What to do
State how many lines in the records contain the word "какие". Reply with the number only.

Exercise input
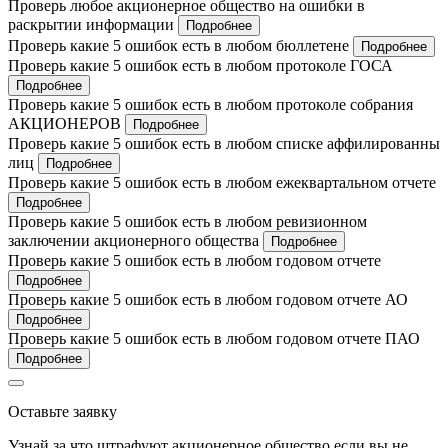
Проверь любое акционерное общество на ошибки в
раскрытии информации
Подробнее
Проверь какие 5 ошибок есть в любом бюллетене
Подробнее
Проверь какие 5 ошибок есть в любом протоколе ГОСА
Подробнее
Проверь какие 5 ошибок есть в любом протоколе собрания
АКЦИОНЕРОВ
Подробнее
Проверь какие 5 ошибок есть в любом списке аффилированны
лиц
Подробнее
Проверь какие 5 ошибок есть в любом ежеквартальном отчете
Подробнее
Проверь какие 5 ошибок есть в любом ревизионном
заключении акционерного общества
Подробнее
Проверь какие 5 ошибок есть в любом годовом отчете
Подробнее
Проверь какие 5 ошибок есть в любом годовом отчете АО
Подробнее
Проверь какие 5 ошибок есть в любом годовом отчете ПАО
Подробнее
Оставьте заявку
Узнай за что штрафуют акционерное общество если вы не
...
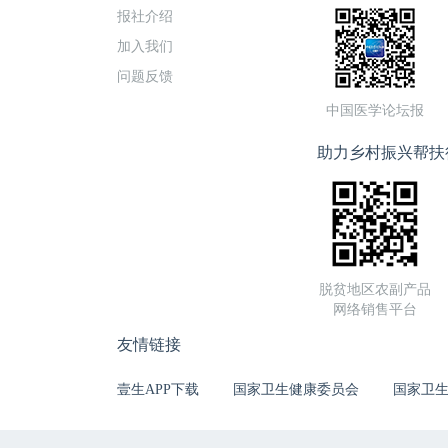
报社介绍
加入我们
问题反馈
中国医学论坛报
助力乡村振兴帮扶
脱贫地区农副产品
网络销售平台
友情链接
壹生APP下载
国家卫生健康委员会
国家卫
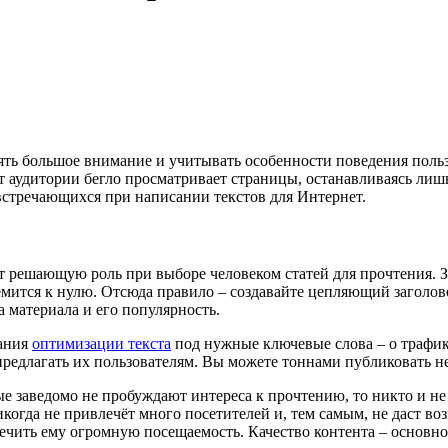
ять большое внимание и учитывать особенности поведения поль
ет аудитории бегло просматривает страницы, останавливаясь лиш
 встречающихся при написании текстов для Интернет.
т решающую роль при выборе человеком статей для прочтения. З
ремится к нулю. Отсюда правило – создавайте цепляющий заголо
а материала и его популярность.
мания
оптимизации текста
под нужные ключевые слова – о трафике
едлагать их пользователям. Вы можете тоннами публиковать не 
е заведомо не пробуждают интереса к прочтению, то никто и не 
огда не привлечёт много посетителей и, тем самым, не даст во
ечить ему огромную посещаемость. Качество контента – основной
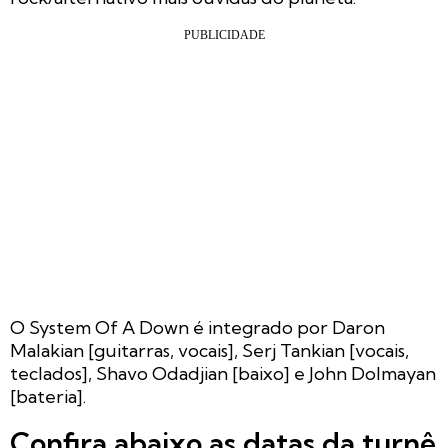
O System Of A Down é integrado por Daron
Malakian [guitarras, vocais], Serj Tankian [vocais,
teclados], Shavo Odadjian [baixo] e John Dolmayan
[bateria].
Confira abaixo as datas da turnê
==
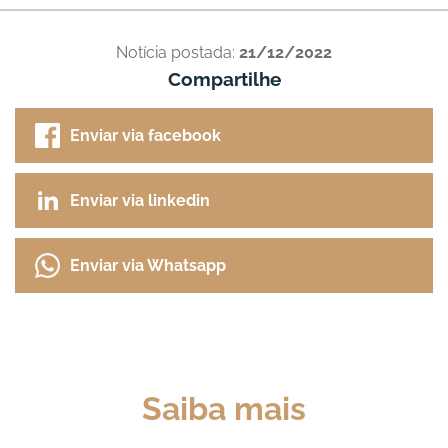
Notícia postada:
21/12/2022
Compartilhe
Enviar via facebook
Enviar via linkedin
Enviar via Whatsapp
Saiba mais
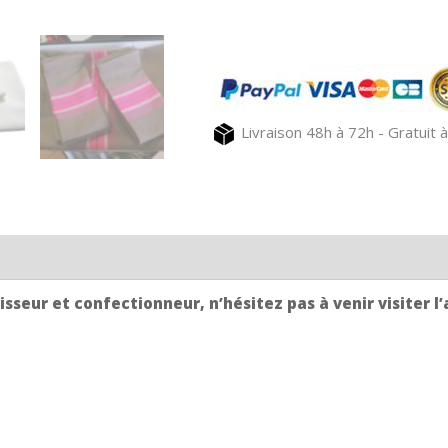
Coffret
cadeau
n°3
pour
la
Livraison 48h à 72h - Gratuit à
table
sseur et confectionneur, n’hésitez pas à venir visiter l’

Answer box
9